The intelligentsia in universities can provide some leadership in liberal opposition. The current regime in India, following the cultural agenda of its parent organization RSS, has been active right from the beginning in decimating this potential opposition, by manipulating appointments in university administration and faculty and utilizing for this purpose its hold over finance in the universities which are still largely public. But even in private universities the business donors and trustees have been active in smothering cases of independent political voice. In the US some of the best universities in the world are well-endowed with private money which gives them some buffer. Trump’s assault on them and on scientific research in general have astonished the whole world, as a paroxysm of American self-harm in the MAGA (Make America Great Again) cause. After a few cases of initial capitulation there are now some signs of resistance on the part of the universities.

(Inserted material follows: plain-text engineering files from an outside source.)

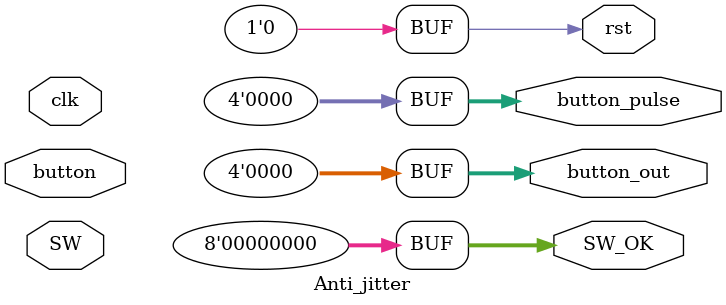
<source format=v>
module Anti_jitter(	// file.cleaned.mlir:2:3
  input        clk,	// file.cleaned.mlir:2:29
  input  [3:0] button,	// file.cleaned.mlir:2:43
  input  [7:0] SW,	// file.cleaned.mlir:2:60
  output [3:0] button_out,	// file.cleaned.mlir:2:74
               button_pulse,	// file.cleaned.mlir:2:95
  output [7:0] SW_OK,	// file.cleaned.mlir:2:118
  output       rst	// file.cleaned.mlir:2:134
);

  assign button_out = 4'h0;	// file.cleaned.mlir:3:14, :6:5
  assign button_pulse = 4'h0;	// file.cleaned.mlir:3:14, :6:5
  assign SW_OK = 8'h0;	// file.cleaned.mlir:4:14, :6:5
  assign rst = 1'h0;	// file.cleaned.mlir:5:14, :6:5
endmodule


</source>
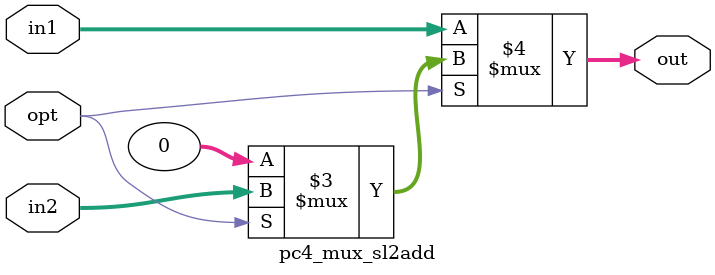
<source format=v>
module pc4_mux_sl2add(in1,in2,opt,out);

input [0:31] in1;
input [0:31] in2;
input opt;
output [0:31] out;

assign out = opt == 0? in1:
	opt == 1? in2 : 0;

endmodule
</source>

Despite proclamations of the close association between capitalism and democracy in the popular rhetoric, the rapidity with which businesses fall in line in authoritarian countries has been remarkable, from Nazi Germany to today’s US and India. While both India and the US can be described as crony oligarchies, the brazenness with which the world’s richest man has trampled on the various agencies of the state in the US (meanwhile being the beneficiary of about $40 billion in federal contracts) outdoes by some measure all the backdoor crony deals between the Indian state and the business houses of the Adanis and the Ambanis that the opposition in India has (justifiably) complained about. One should, however, point out that so far at least the Trump administration has remained persistent in pursuing antitrust legal cases against tech giants like Meta and Alphabet—it is unthinkable for Indian authorities to pursue similar anti-monopoly measures against the large conglomerates that dominate the corporate economy in India.

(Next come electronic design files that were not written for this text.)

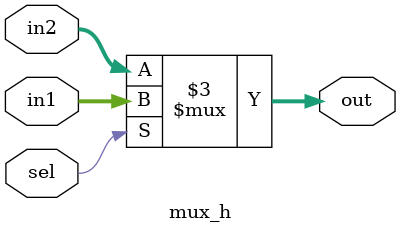
<source format=v>
`timescale 1ns / 1ps


module mux_h(input sel,
             input [3:0] in1, in2,
             output reg [3:0] out);
always @ (in1, in2, sel)
             begin
                 if (sel)  out = in1;
                 else out = in2;
             end          
endmodule

</source>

One difference in the two crony oligarchies is that unlike in India the top leader in the US and his family are quite shameless in abusing their power in various kleptocratic business deals for family enrichment.
Finally, the very transactional nature of all Trump policies brings to light another big difference with the Indian ruling party. Despite anti-‘woke’ pretensions Trump really does not have any ideology; all he cares for is ‘deals’ (usually greasy ones) and some self-infatuated glory. In contrast the authoritarian project of the RSS-BJP in India is largely about ideology, albeit a rather poisonous one, that of establishing a Hindu-supremacist state (replacing the pre-existing pluralistic constitutional order) that hatefully consigns most religious minorities (particularly the Muslims) to a second-class citizen status. The US being a superpower, Trump policies will have pernicious international consequences (like upending the global economic order and environmental agreements), but within the US their transactional nature may not make the domestic damage durable, particularly if the likely resilience of American civil and political institutions holds. But within India these institutions, already weak, are crumbling, and the polity and society will take a long time to recover from the RSS-BJP onslaught. In that sense the latter authoritarian project is more sinister.